Although an App can contain features in a wsp (web solution package) file, the solution package and features are applied not to the host web, but to the App web. The only declarative features you can apply to the host web via an App are CustomAction and ClientWebPart. These allow you to add functionality to a site’s menus and to add App Parts, respectively. The implication of this is that to use the host web effectively you can’t use features but must use one of the client side API’s to do provisioning, CSOM, JSOM, or REST.
Living without Features
For my App I decided to use C# and CSOM for the provisioning code, but I was very skeptical that the client side object model contained enough functionality to do the job. I was pleasantly surprised to discover that it was. I am able to provision and configure fields, content types, lists, and pages with Web Parts. The only real issue I had was that you can’t specify a content type ID when you create a new content type.
I am even more surprised to tell you that I prefer this approach over CAML and that I find it to be more flexible. I built a generalized framework to provision these elements which will be the subject of further posts, and I greatly appreciated being able to add tracing and logging to the process. It made debugging much easier. I believe that I wound up with more code than I would have using XML, but not much more. I also appreciate the fact that should the App Web become an option, I will be able to simply change the target web and my code will still work.
On the other hand, I did have to a lot of work to move from features to code. Fortunately I can reuse the code so future projects will be fairly painless.
About the only thing my App lacks is workflow, but the Nintex Workflow App clearly demonstrates that the API’s are there.

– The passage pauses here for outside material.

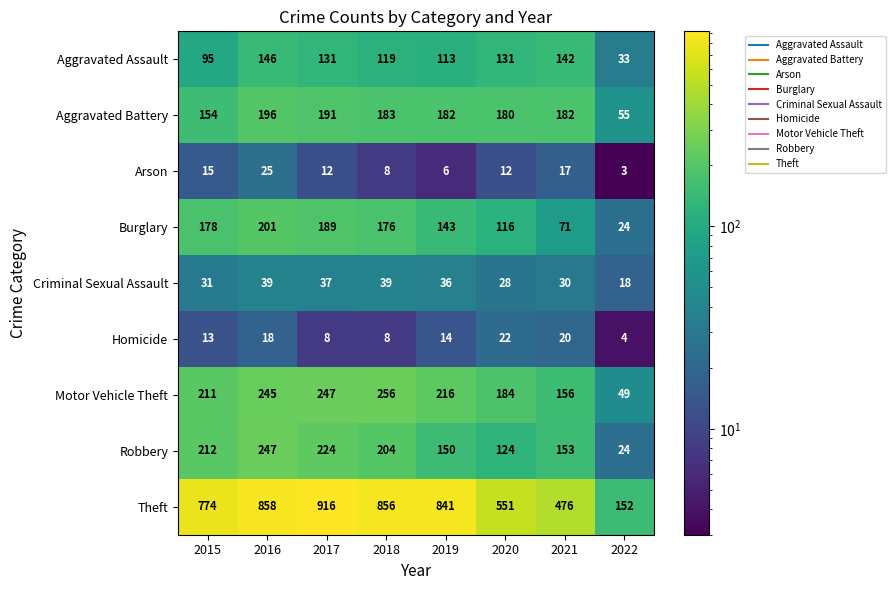

Which series has the widest spread of values?

Theft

Remote Event Receivers don’t Work in the Preview
…at least if they do I haven’t ever seen it. In the meantime I just have a "Provision" button on a page in a provider hosted site configured for high-trust. In my App the list forms are custom and so I have been able to live without event receivers – I can do the work on submission of the forms. However, for many potential applications this will be a major issue. If it is I suggest you simply wait until the next code drop before you try to implement anything where you simply must have event handlers.
Is it better than Sandbox?
Based on my experience thus far it’s no contest. The App model is far more flexible. The client API’s are larger and more complete than the sandbox object model and the ability to do work at a higher level of permissions than those possessed by the current user enables many more scenarios.
Is it better than Farm?
I don’t know yet, but if you are currently restricted to a sandbox model or do extensive sandbox development you might want to change simply to minimize the number of skills you have to maintain across your team. The downside is that the architecture is more complicated and has more moving parts.
Is this Approach Valid for the Office 365 Marketplace?
At the moment there is nothing explicit in the guidelines that prohibits this approach. At the same time, I doubt they want users to party on the host web and I doubt Microsoft will approve an App that does this. However, both Office 365 and on-premises installations support side-installs to support just this sort of scenario by requiring an administrator to enable the App. Regardless, most Apps of this nature won’t be built for public sale anyway.